Originally published in Health:Further
With the rise of robotics and AI across virtually every industry, the fear of “will a robot take my job?” is more pressing than ever. In the healthcare world, at least, that future couldn’t come soon enough.
The U.S. healthcare system is advanced in so many ways, yet one of the most glaring problems that still plagues it is a lack of interoperability, or as we like to say, the lack of the “Internet of Healthcare (IoH).” In the literal sense, the Internet of Healthcare means connecting networks—connecting health systems, connecting data, connecting patient information and more. It means turning healthcare from a series of intranets connected by fax machines, to a true internet connected by AI as the “router.”
That’s a far cry from the healthcare experience we face now.

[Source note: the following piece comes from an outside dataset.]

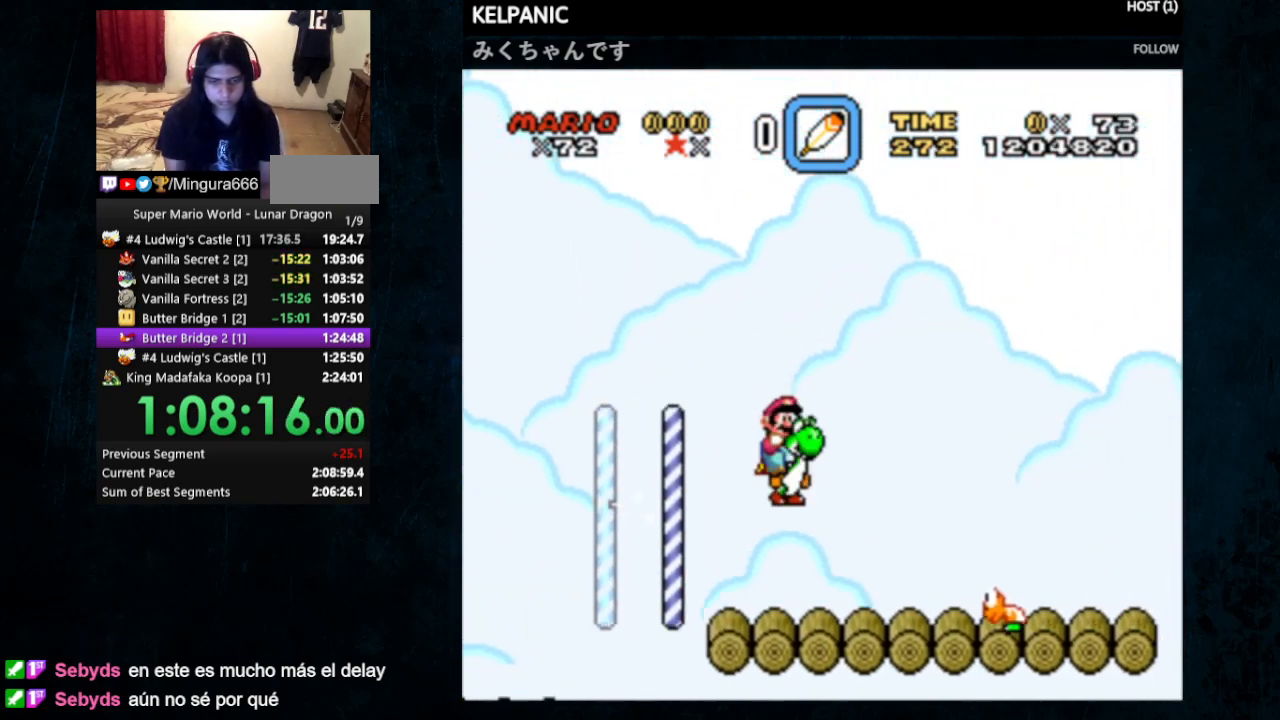
{"buttons": ["B", "Y", "DPAD_RIGHT"], "events": [[133, "DPAD_LEFT", "up"], [133, "DPAD_UP", "up"], [200, "DPAD_RIGHT", "down"], [300, "B", "down"]]}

Today, just getting into a hospital requires mountains of paperwork, faxes, and family medical histories that often take longer to fill out than the hospital visit itself. In one of the most vulnerable and human professions that exists, patients are left feeling like just a number.
The reason this exists is because our existing healthcare technologies were not built to share data. They were built as fortresses to protect the data of patients at each instance, and to make sure that data was available only within the walls of that system.
As a result, humans had to take on the job of the router, the data processor, the transmitter. This phenomenon has shifted the hours spent by humans from being in front of patients to being in front of computer screens, logged in to many user interfaces, shepherding patient data into the right fields. Licensed caregivers’ quality of life have been pummeled by this new role, and the consequence comes in the form of burnt-out employees, skyrocketing administrative costs, less human-to-human experiences, and most importantly, subsequent decreased quality of care.
It’s easy to throw stones at the software that exists and excoriate them for their lack of data sharing capabilities. However, they were just a product of the requirements they had to meet to become certified and meet a rather daunting set of standards imposed by the federal government. It’s not clear that data sharing should have been introduced into the requirements framework earlier or more aggressively, and it’s not clear if diagnosing that now does us any good. The reality that exists with healthcare technology is that we now have to figure out how to scale that technology to the next level.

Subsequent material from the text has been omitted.